I don’t know what to say. He stands up, brushes the nonexistent heavenly dirt off his pants out of sheer force of habit. “Well, I should let you go, I think. I’ve got a hike ahead of me.”
He pulls me into his arms. We’ve had some good-byes, Tucker and me, off and on again, but nothing like this. I cling to him, breathing in his smell, his cologne and horse sweat and hay, a hint of Oreo cookies, feeling the solidness of his arms, knowing this is the last time I’ll feel that, and I look up at him all desperate and heartbroken, and then we’re kissing. I hang on to him for dear life, kissing him like the world’s about to end, and I guess in a way it is. I kiss him like I probably should be embarrassed to do in a place like heaven, which feels like church, a place where God is looking right at you, but I don’t stop. I give him my whole heart through my lips. I love him. I open up my mind and show him how much I love him. He gives a startled, agonized laugh, and breaks away, breathing hard.

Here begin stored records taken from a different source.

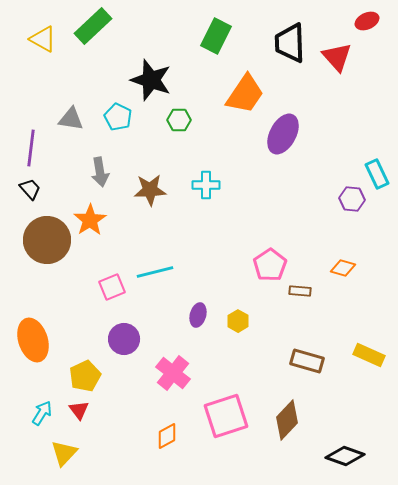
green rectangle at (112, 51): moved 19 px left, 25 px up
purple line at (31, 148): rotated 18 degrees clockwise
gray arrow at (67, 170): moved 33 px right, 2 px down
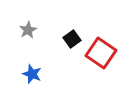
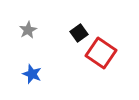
black square: moved 7 px right, 6 px up
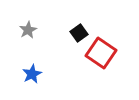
blue star: rotated 24 degrees clockwise
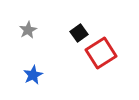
red square: rotated 24 degrees clockwise
blue star: moved 1 px right, 1 px down
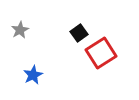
gray star: moved 8 px left
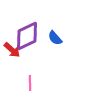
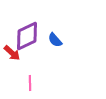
blue semicircle: moved 2 px down
red arrow: moved 3 px down
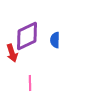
blue semicircle: rotated 42 degrees clockwise
red arrow: rotated 30 degrees clockwise
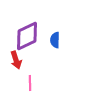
red arrow: moved 4 px right, 7 px down
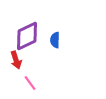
pink line: rotated 35 degrees counterclockwise
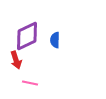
pink line: rotated 42 degrees counterclockwise
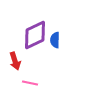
purple diamond: moved 8 px right, 1 px up
red arrow: moved 1 px left, 1 px down
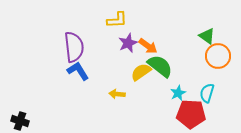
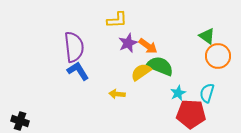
green semicircle: rotated 16 degrees counterclockwise
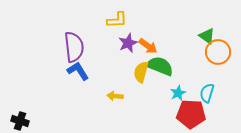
orange circle: moved 4 px up
yellow semicircle: rotated 40 degrees counterclockwise
yellow arrow: moved 2 px left, 2 px down
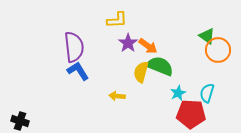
purple star: rotated 12 degrees counterclockwise
orange circle: moved 2 px up
yellow arrow: moved 2 px right
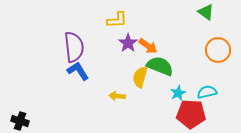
green triangle: moved 1 px left, 24 px up
yellow semicircle: moved 1 px left, 5 px down
cyan semicircle: moved 1 px up; rotated 60 degrees clockwise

“I can’t leave you,” he says hoarsely.
“I can’t leave you either,” I say, shaking my head. “I can’t.”
“Then don’t,” he says, and grabs me behind the neck and kisses me again, and the world is tilting, tilting, and everything goes black.
22
THE PROPHET
I wake up in my room in Jackson. For a minute I consider whether or not it was all a bad dream. It feels like one. But then reality settles over me. I groan and turn onto my side, curling into the fetal position, pressing my hands to my forehead until it hurts, rocking, rocking, because I know that Tucker is gone.
“Ah, now,” says a voice. “Don’t cry.”
There’s an angel sitting on the edge of my bed. I can feel that he loves me. He’s thankful that I’m all right. Home. I can feel his relief that I’m safe.

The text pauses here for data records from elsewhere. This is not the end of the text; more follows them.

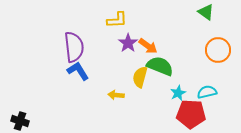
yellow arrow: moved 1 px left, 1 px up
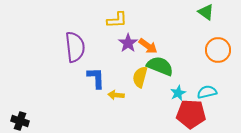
purple semicircle: moved 1 px right
blue L-shape: moved 18 px right, 7 px down; rotated 30 degrees clockwise
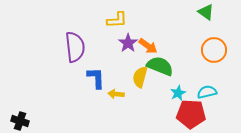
orange circle: moved 4 px left
yellow arrow: moved 1 px up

I turn over to look at him. “Dad?”
It isn’t Dad. It’s a man with clean-cut auburn hair, eyes the color of the sky after the sun’s gone down, when the light has almost left it. He smiles.
“Michael couldn’t come this time, I’m afraid, but he sends his love,” he says. “I am Uriel.”

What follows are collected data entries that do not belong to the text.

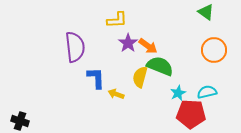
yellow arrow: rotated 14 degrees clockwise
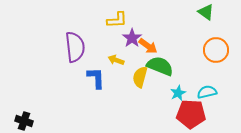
purple star: moved 4 px right, 5 px up
orange circle: moved 2 px right
yellow arrow: moved 34 px up
black cross: moved 4 px right
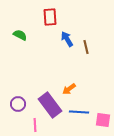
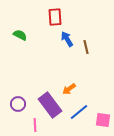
red rectangle: moved 5 px right
blue line: rotated 42 degrees counterclockwise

Uriel. I’ve seen him before. Somewhere in my brain I’m storing an image of him standing next to Dad, looking all fierce and regal, but I don’t know where that comes from. I sit up and am instantly flooded with weakness, a hollowness in my stomach, like I haven’t slept in days. Uriel nods sympathetically as I sink back onto the pillows.
“You’ve had quite the adventure, haven’t you?” he says. “You did well. You did what you were meant to do. And perhaps more than you were meant to do.”
But not well enough, I think, because Tucker’s dead. I’ll never see him again.
Uriel shakes his head. “The boy is fine. He’s more than fine, as a matter of fact. That’s why I’ve come to talk to you.”
It’s like my whole body goes limp with relief. “He’s alive?”
“He’s alive.”
“So I’m in trouble?” I ask. “Was I not supposed to save him?”
Uriel gives a little laugh. “You’re not in trouble. But what you did for him, the way you poured yourself into him, it saved him, yes, but it will also have changed him. You need to understand.”
“It changed him?” I repeat, dread uncurling in my gut. “How?”
He sighs. “In the old days we called a person with so much glory, so much of the power of the divine inside them, a prophet.”
“What does that mean, a prophet?”
“He will be slightly more than human. The prophets of the past have sometimes been able to heal the sick, or conjure fire or storms, or see visions of the future. It affects the little things: their sensitivity to the part of the world humans don’t usually see, their awareness of good and evil, their strength in both body and spirit. Sometimes it also affects their longevity.”